Evans, who played a considerable role in helping the Canadiens close out the Toronto Maple Leafs in Round 1 after falling behind 3-1 in the series, is likely to be replaced by Artturi Lehkonen, who’s also coming off a concussion, which was suffered in Game 3 against Toronto.

Though that’s not likely to be confirmed by Ducharme prior to Friday’s Game 2, the 25-year-old Finn has been cleared to return and is a natural fit in the spot Evans was occupying next to Phillip Danault and Brendan Gallagher.

“I think both those guys bring energy,” said Petry. “They’re in on the forecheck. Art’s a good PK guy, he’s a guy that we rely on on the PK, a guy that’s in on the forecheck and responsible defensively. So, a lot of similarities between him and Jake.”

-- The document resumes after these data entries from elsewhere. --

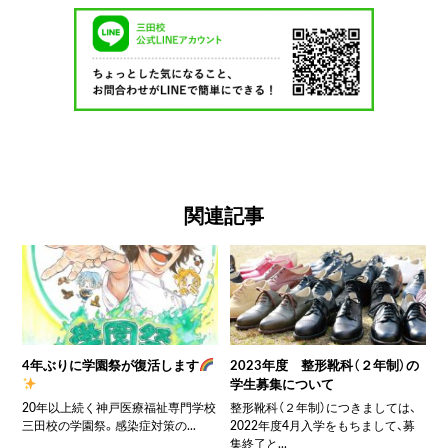
関連記事
4年ぶりに学園祭が復活します
2023年度 整形靴科（２年制）の
学生募集について
20年以上続く神戸医療福祉専門学校
整形靴科（２年制）につきましては、
三田校の学園祭。感染症対策の...
2022年度4月入学をもちまして、募
集終了と...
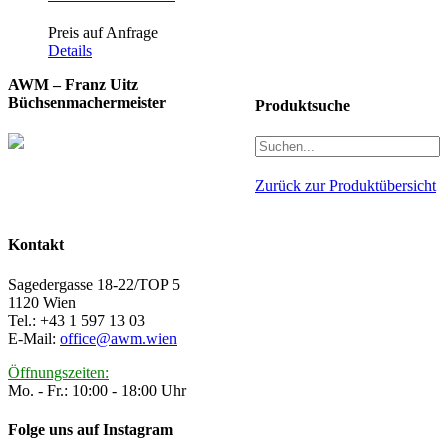
Preis auf Anfrage
Details
AWM – Franz Uitz
Büchsenmachermeister
Produktsuche
Zurück zur Produktübersicht
Kontakt
Sagedergasse 18-22/TOP 5
1120 Wien
Tel.: +43 1 597 13 03
E-Mail:
office@awm.wien
Öffnungszeiten:
Mo. - Fr.: 10:00 - 18:00 Uhr
Folge uns auf Instagram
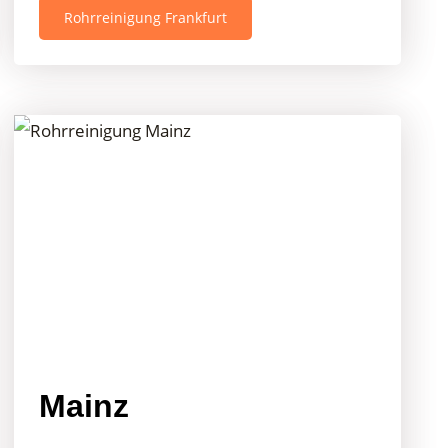
Rohrreinigung Frankfurt
Mainz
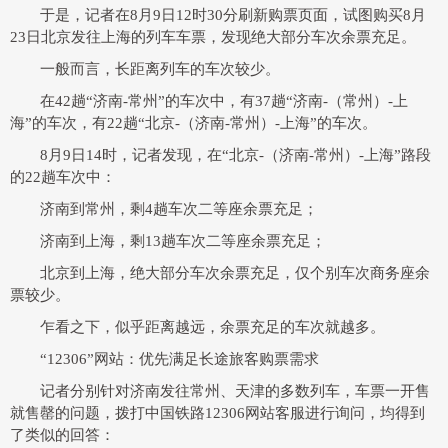
于是，记者在8月9日12时30分刷新购票页面，试图购买8月
23日北京发往上海的列车车票，发现绝大部分车次余票充足。
一般而言，长距离列车的车次较少。
在42趟“济南-常州”的车次中，有37趟“济南-（常州）-上
海”的车次，有22趟“北京-（济南-常州）-上海”的车次。
8月9日14时，记者发现，在“北京-（济南-常州）-上海”路段
的22趟车次中：
济南到常州，剩4趟车次二等座余票充足；
济南到上海，剩13趟车次二等座余票充足；
北京到上海，绝大部分车次余票充足，仅个别车次商务座余
票较少。
乍看之下，似乎距离越远，余票充足的车次就越多。
“12306”网站：
优先满足长途旅客购票需求
记者分别针对济南发往常州、天津的多数列车，车票一开售
就售罄的问题，拨打中国铁路12306网站客服进行询问，均得到
了类似的回答：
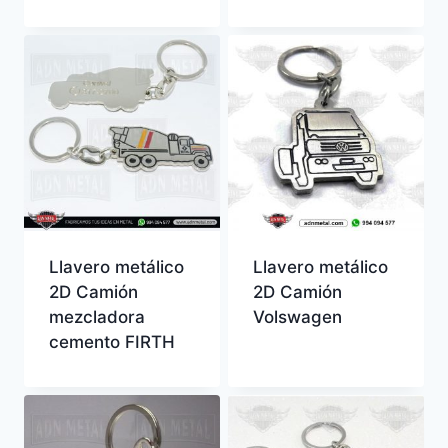
Llavero metálico
Llavero metálico
2D Camión
2D Camión
mezcladora
Volswagen
cemento FIRTH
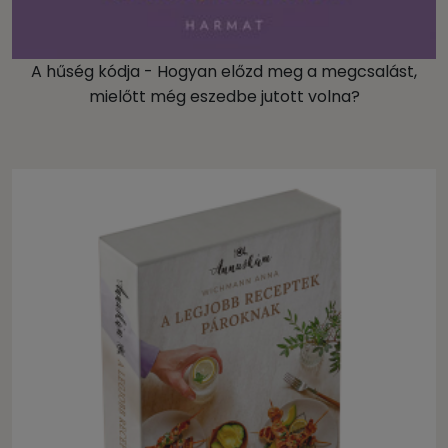
A hűség kódja - Hogyan előzd meg a megcsalást,
mielőtt még eszedbe jutott volna?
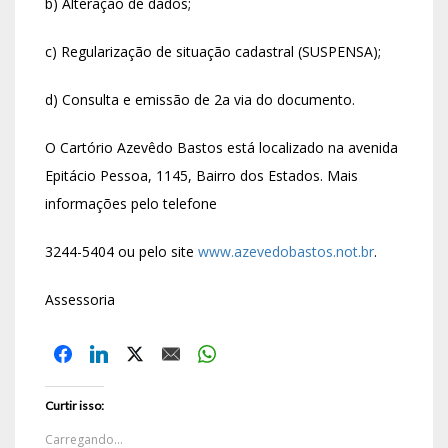
b) Alteração de dados;
c) Regularização de situação cadastral (SUSPENSA);
d) Consulta e emissão de 2a via do documento.
O Cartório Azevêdo Bastos está localizado na avenida
Epitácio Pessoa, 1145, Bairro dos Estados. Mais
informações pelo telefone
3244-5404 ou pelo site
www.azevedobastos.not.br
.
Assessoria
Curtir isso:
Carregando...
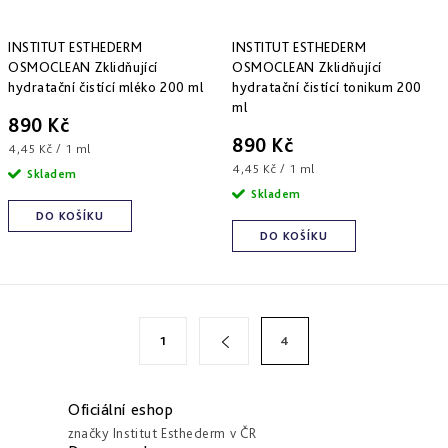
INSTITUT ESTHEDERM
INSTITUT ESTHEDERM
OSMOCLEAN Zklidňující
OSMOCLEAN Zklidňující
hydratační čistící mléko 200 ml
hydratační čistící tonikum 200
ml
890 Kč
890 Kč
Měrná
4,45 Kč / 1 ml
cena:
Měrná
4,45 Kč / 1 ml
Skladem
cena:
Skladem
DO KOŠÍKU
DO KOŠÍKU
S
O
1
4
v
t
l
r
á
á
Oficiální eshop
d
n
značky Institut Esthederm v ČR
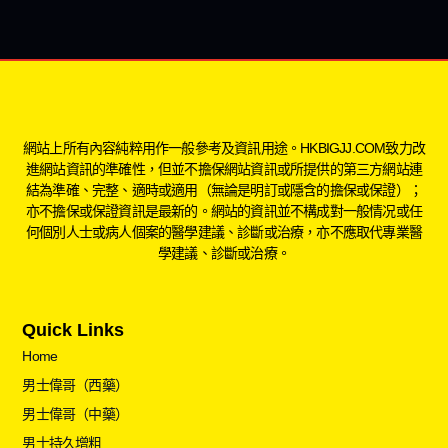
網站上所有內容純粹用作一般參考及資訊用途。HKBIGJJ.COM致力改
進網站資訊的準確性，但並不擔保網站資訊或所提供的第三方網站連
結為準確、完整、適時或適用（無論是明訂或隱含的擔保或保證）；
亦不擔保或保證資訊是最新的。網站的資訊並不構成對一般情况或任
何個別人士或病人個案的醫學建議、診斷或治療，亦不應取代專業醫
學建議、診斷或治療。
Quick Links
Home
男士偉哥（西藥）
男士偉哥（中藥）
男士持久增粗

The Jets may have a similar player to Scheifele in Pierre-Luc Dubois, but there’s no minimizing the loss of their top centre for the next four games. Even if Petry said they’ll approach them defensively as they would if Scheifele were playing, Winnipeg’s varied attack has been dealt a significant blow—especially with centre Paul Stastny too hurt to play Game 1 and questionable for Game 2.

There’s no doubt Scheifele regrets this. It was obvious as he was escorted off the ice and was caught peering back at the damage he had caused.

“I think his reaction immediately was knowing that he made a mistake, and it’s a bad hit,” said Canadiens forward Paul Byron. “I don’t think you consciously go in to hit a guy to hurt someone, but at the same time you have to own up to your actions. You’re responsible. It doesn’t matter if a guy’s in a vulnerable position or not; you control your actions, control what you do and how you finish your checks and, regardless of the regret, you need to own up to what you do and be responsible and take accountability for it.”